広島地裁=広島市中区 広島市で2024年7月、顧客だった80代女性から現金を奪い、住宅に放火して殺害しようとしたとして、強盗殺人未遂などの罪に問われた野村証券元社員、梶原優星被告(30)=懲戒解雇=の裁判員裁判の判決が3日、広島地裁であった。角谷比呂美裁判長は懲役18年(求刑20年)を言い渡した。
角谷裁判長は判決で、梶原被告は、睡眠薬を飲ませた女性が昏睡(こんすい)状態になったのを利用し、寝室の押し入れから現金を盗んだと認定。女性が死亡する危険性が高いと分かりながら押し入れに火を付けており、「殺意が認められる」と結論付けた。

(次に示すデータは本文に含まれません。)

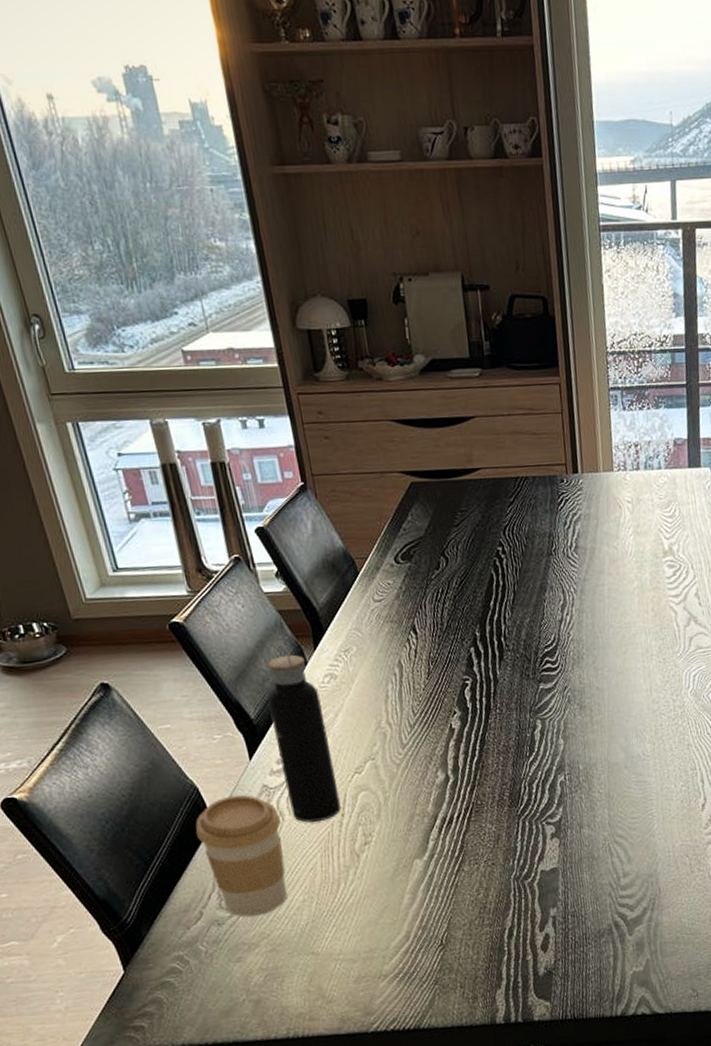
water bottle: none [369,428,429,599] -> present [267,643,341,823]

弁護側は、現金を盗んだことは認める一方、放火は証拠隠滅工作のためで殺意はなかったと反論していたが、角谷裁判長は、押し入れの中だけが燃え自然鎮火すると考えたとの訴えについて「合理的な理由は見いだしがたい」と指摘。昏睡させる目的はなかったとの主張も「不自然、不合理で信用できない」とした。
角谷裁判長はまた、「大手証券会社の立場を利用し、顧客の信頼を裏切った点でも悪質だ」と述べた。
判決によると、梶原被告は24年7月28日、広島市西区の女性宅に侵入し、現金約1800万円を奪った上、放火して殺害しようとした。また、同月22日ごろ〜24日、女性宅から現金約800万円を盗んだ。